What the First Look Shows About Tales From ’85

Two images speak volumes. One positions the party in classic formation — bicycles, flashlights and jitters — a sign of the character-first ethos. The other centers on a lumbering, tendril-limbed monstrosity that traps the kids in a web of organic cables, a visual evolution of Upside Down fauna that suggests new rules — and new weaknesses for Eleven to exploit. The featurette leans more toward the pacing of a thriller than that of a Saturday-morning cartoon.

Fans should be on the lookout for how the series connects known plot points: scars from earlier run-ins, the mechanics of Eleven’s powers, and breadcrumbs leading to the next live-action chapter. Anticipate sly needle-drop energy, the texture of arcade-era graphics and Easter eggs that reward rewatches without gatekeeping inside jokes.

Bottom Line: A Bold Animated Chapter for Hawkins

“Stranger Things: Tales From ’85” is not just a brand extension — it’s a calculated push toward a medium that can expand and stretch Hawkins in ways that live action cannot. With a new voice cast that sounds confident, a showrunner fluent in spinning high-speed genre yarn and early footage that nails the balance of heart and horror, the first look suggests a spin-off that is both fresh and distinctly Stranger Things.

Richard Lawson
ByRichard Lawson
Richard Lawson is a culture critic and essayist known for his writing on film, media, and contemporary society.
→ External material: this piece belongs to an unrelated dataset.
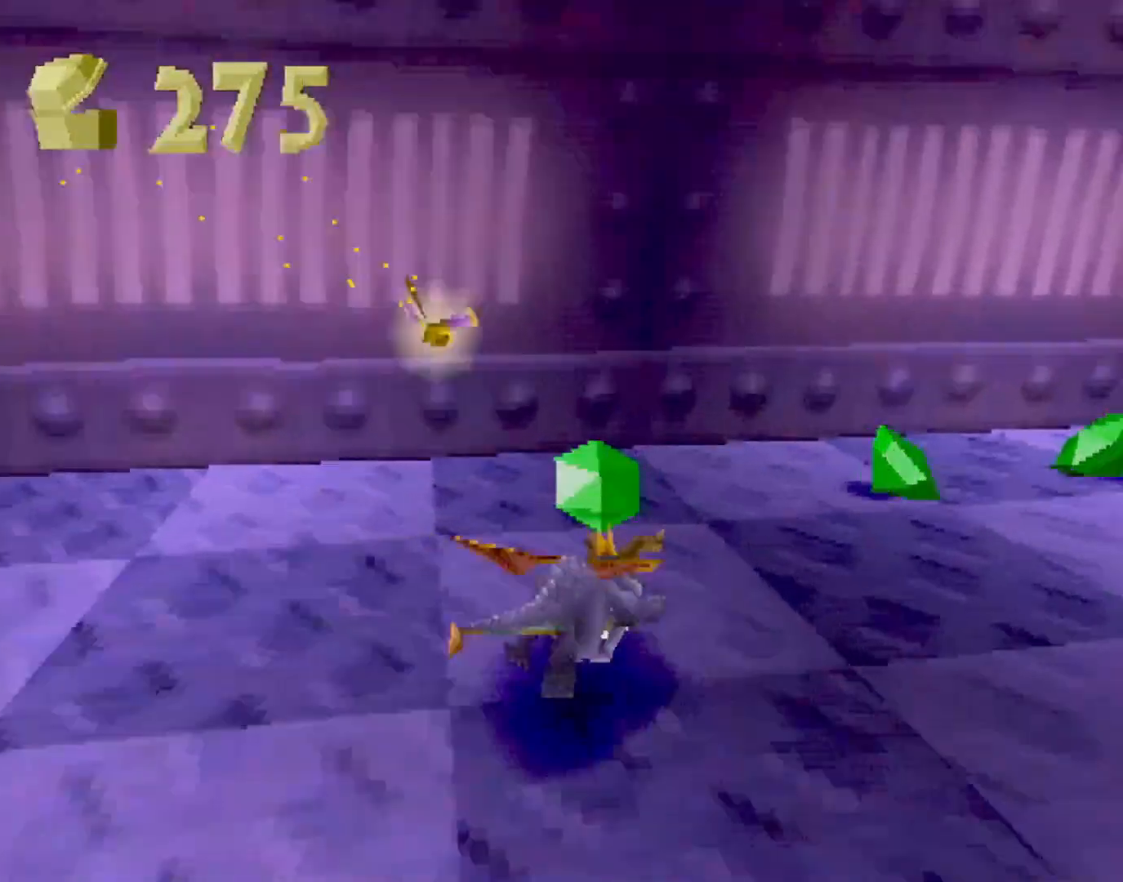
{"buttons": ["CROSS", "SQUARE"], "left_stick": "center", "events": [[34, "L2", "down"], [150, "L2", "up"], [167, "SQUARE", "down"], [401, "CROSS", "down"], [484, "left_stick", "center"]]}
Over the past decade, his work has explored the evolving dynamics of Hollywood, celebrity, and pop culture through sharp commentary and in-depth reviews. Richard’s writing combines personal insight with a broad cultural lens, and he continues to cover the entertainment landscape with a focus on film, identity, and narrative storytelling. He lives and writes in New York.